Busses arrived in Edgartown, Mass., Friday morning to ship out the 50 illegal migrants who arrived at the New England destination at Martha’s Vineyard Wednesday night courtesy of Florida Republican Gov. Ron DeSantis.

According to the Vineyard Gazette, the mostly Venezuelan migrants will be bussed to a ferry that will take them to a military base on Cape Cod. Republican Gov.

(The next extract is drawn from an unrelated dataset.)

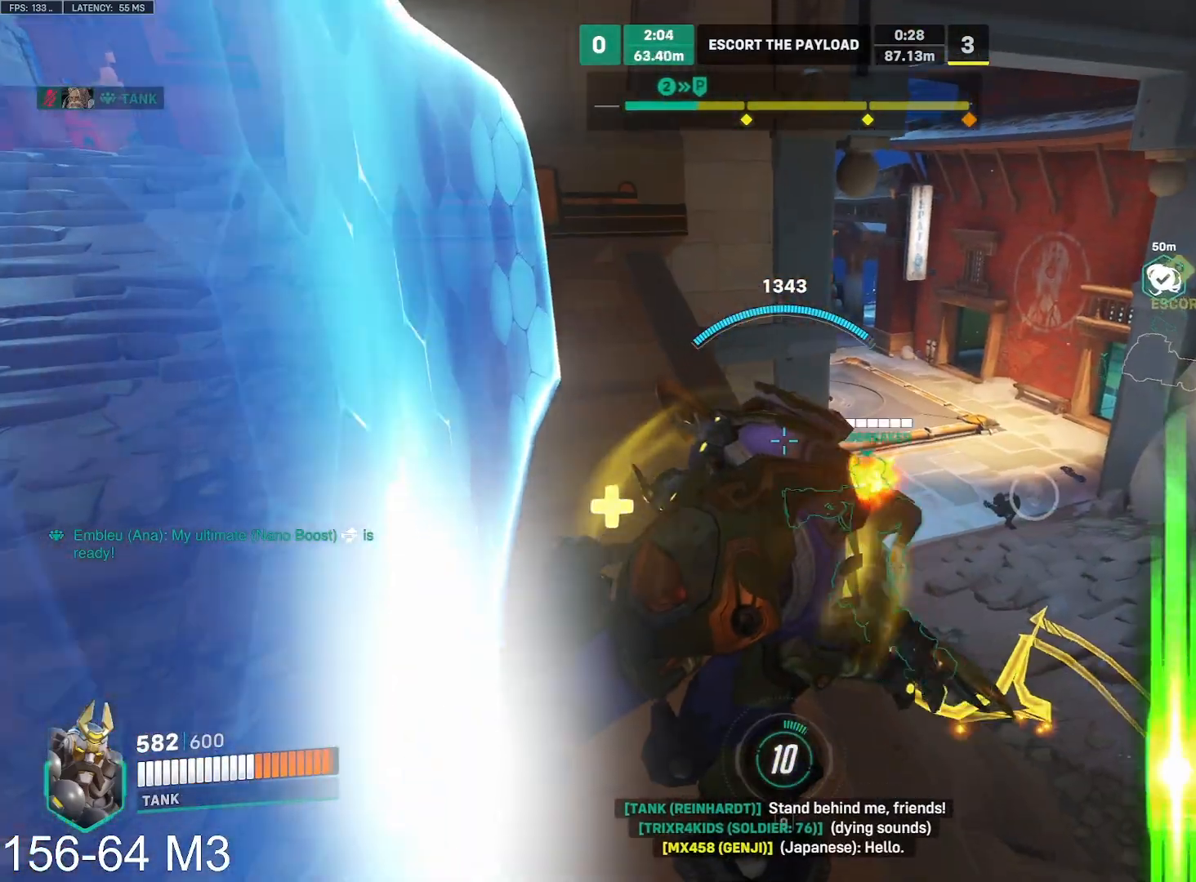
{"keys": ["w"], "mouse": ["left"], "events": [[433, "w", "down"], [500, "mouse_right", "up"]]}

Charlie Baker announced the activation of up to 125 members of the state National Guard to coordinate relief efforts for what local residents declared a “humanitarian crisis.”

“We are grateful to the providers, volunteers and local officials that stepped up on Martha’s Vineyard over the past few days to provide immediate services to these individuals,” Baker said in a Friday press release. “Our Administration has been working across state government to develop a plan to ensure these individuals will have access to the services they need going forward, and Joint Base Cape Cod is well equipped to serve these needs.”

Lisa Belcastro, a local resident who manages the shelter at the island’s St. Andrew’s Episcopal Church where migrants slept for their two-night stay, said Thursday the migrants would have to move on because the wealthy island was full.

“We certainly don’t have housing, we’re in a housing crisis as we are on this island,” Belcastro said. “We don’t have housing for 50 more people.”